The provincial ambient air quality objective for PM2.5 is 25 micrograms per cubic metre (µg m-3 ), averaged over 24 hours. As of January 3, 2018 at 8 a.m., 24-hour average PM2.5 concentrations for Prince George was 26.5, Quesnel 17, and Vanderhoof 33.9, where an air quality advisory issued last week remains in effect.

This advisory remains in effect until further notice. Exposure to fine particulate matter is of particular concern for infants, the elderly and those who have diabetes, and lung or heart disease. Persons with chronic underlying medical conditions should postpone strenuous exercise until the advisory is lifted.

If you are experiencing symptoms such as continuing eye or throat irritation, chest discomfort, shortness of breath, cough or wheezing, follow the advice of your health care provider. Staying indoors helps to reduce exposure to fine particulate matter.

During air quality advisories, the City of Prince George’s Clean Air Bylaw prohibits street sweeping activities and all open burning, including backyard burning, land clearing burning and recreational fires.

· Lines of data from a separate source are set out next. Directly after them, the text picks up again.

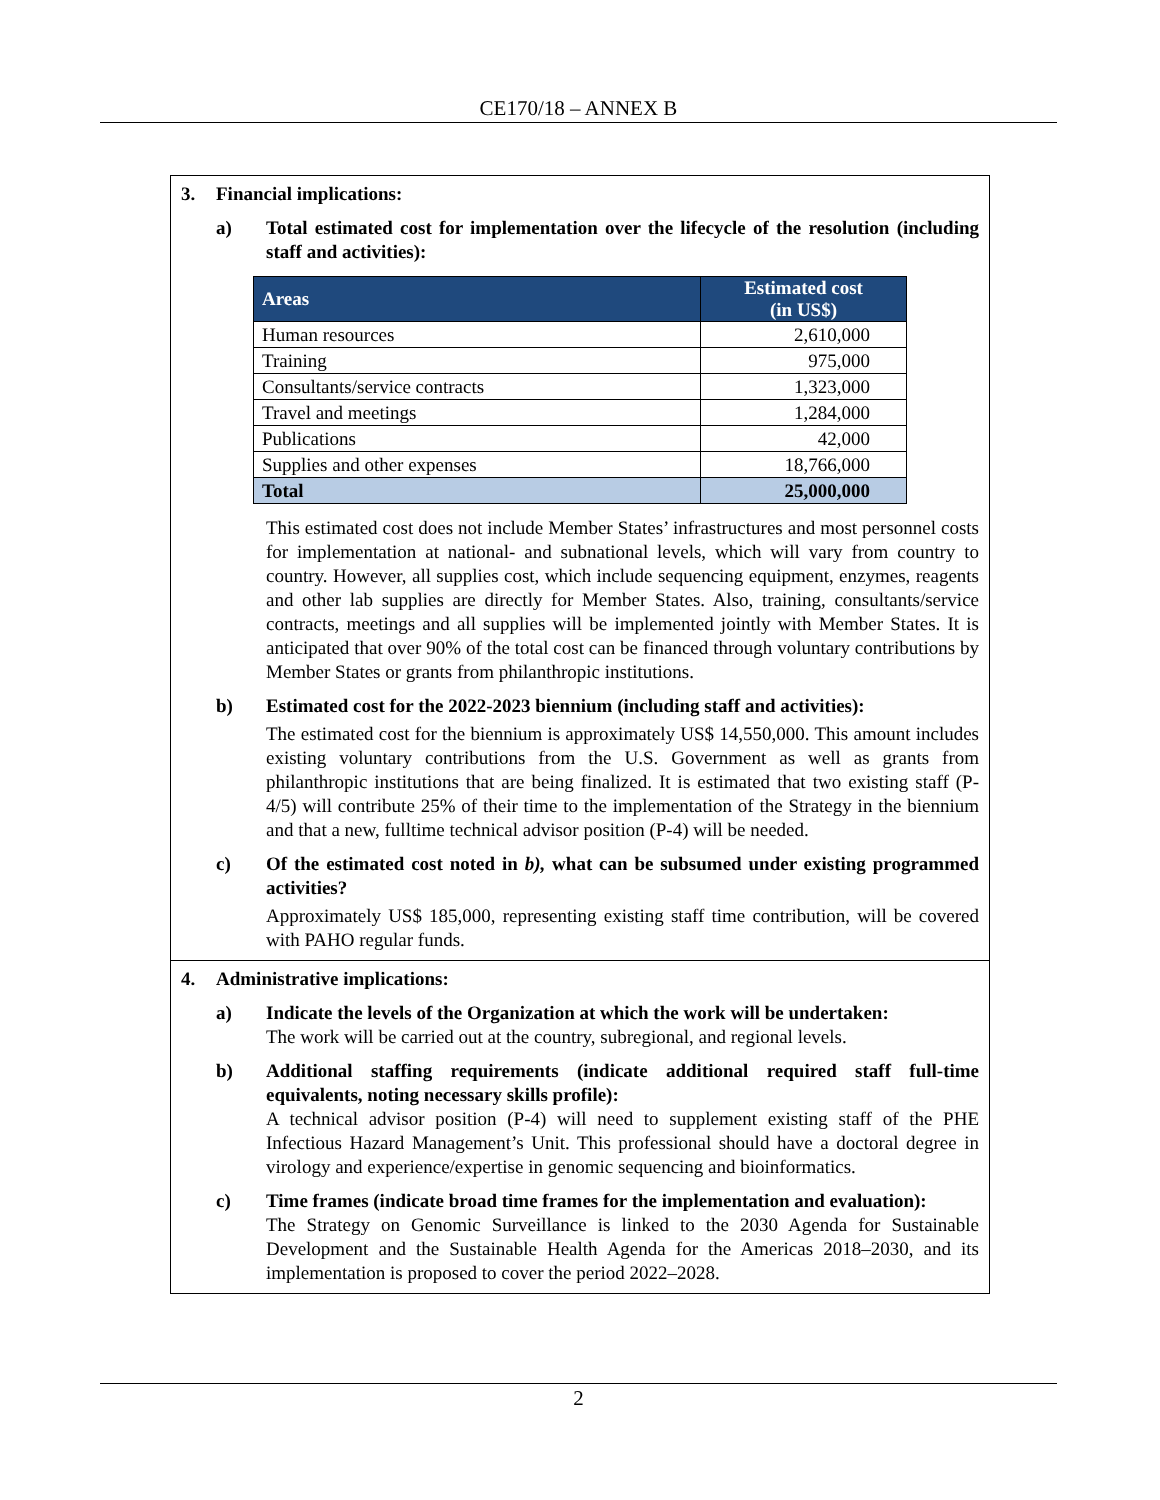CE170/18 – ANNEX B
3. Financial implications:
a) Total estimated cost for implementation over the lifecycle of the resolution (including staff and activities):
| Areas | Estimated cost (in US$) |
| --- | --- |
| Human resources | 2,610,000 |
| Training | 975,000 |
| Consultants/service contracts | 1,323,000 |
| Travel and meetings | 1,284,000 |
| Publications | 42,000 |
| Supplies and other expenses | 18,766,000 |
| Total | 25,000,000 |
This estimated cost does not include Member States’ infrastructures and most personnel costs for implementation at national- and subnational levels, which will vary from country to country. However, all supplies cost, which include sequencing equipment, enzymes, reagents and other lab supplies are directly for Member States. Also, training, consultants/service contracts, meetings and all supplies will be implemented jointly with Member States. It is anticipated that over 90% of the total cost can be financed through voluntary contributions by Member States or grants from philanthropic institutions.
b) Estimated cost for the 2022-2023 biennium (including staff and activities):
The estimated cost for the biennium is approximately US$ 14,550,000. This amount includes existing voluntary contributions from the U.S. Government as well as grants from philanthropic institutions that are being finalized. It is estimated that two existing staff (P-4/5) will contribute 25% of their time to the implementation of the Strategy in the biennium and that a new, fulltime technical advisor position (P-4) will be needed.
c) Of the estimated cost noted in b), what can be subsumed under existing programmed activities?
Approximately US$ 185,000, representing existing staff time contribution, will be covered with PAHO regular funds.
4. Administrative implications:
a) Indicate the levels of the Organization at which the work will be undertaken:
The work will be carried out at the country, subregional, and regional levels.
b) Additional staffing requirements (indicate additional required staff full-time equivalents, noting necessary skills profile):
A technical advisor position (P-4) will need to supplement existing staff of the PHE Infectious Hazard Management’s Unit. This professional should have a doctoral degree in virology and experience/expertise in genomic sequencing and bioinformatics.
c) Time frames (indicate broad time frames for the implementation and evaluation):
The Strategy on Genomic Surveillance is linked to the 2030 Agenda for Sustainable Development and the Sustainable Health Agenda for the Americas 2018–2030, and its implementation is proposed to cover the period 2022–2028.
2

The use of wood-burning appliances is also prohibited, except for sole wood burning heat users. Industry is asked to reduce emissions wherever possible during the air quality advisory.

Real-time air quality observations and information regarding the health effects of air pollution can be found at

Tips to reduce your personal health risk:

  • People with heart or lung conditions may be more sensitive to the effects of poor air quality and should watch for any change in symptoms that may be due to poor air quality exposure. If any symptoms are noted, affected individuals should take steps to reduce their exposure to poor air quality. Depending on the severity of symptoms, people should go to their health care provider, walk-in clinic or emergency department.
  • Residents with asthma or other chronic illness should activate their asthma or personal care plan.
  • Maintaining good overall health is a good way to prevent health effects resulting from short-term exposure to air pollution.
  • Use common sense regarding outdoor physical activity; if your breathing becomes difficult or uncomfortable, stop or reduce the activity.
  • Avoid roads with heavy vehicle traffic and areas with wood smoke.
  • Stay indoors, keep windows and doors closed and reduce indoor sources of pollution such as smoking, vacuuming and use of woodstoves.
  • Run an air cleaner. Some room air cleaners, such as HEPA filters, can help reduce indoor concentrations of fine particulate matter provided the filters are the right size for your home and are kept clean.
  • Buildings which have large indoor volumes of filtered outside air may provide temporary relief for those with respiratory and cardiac issues.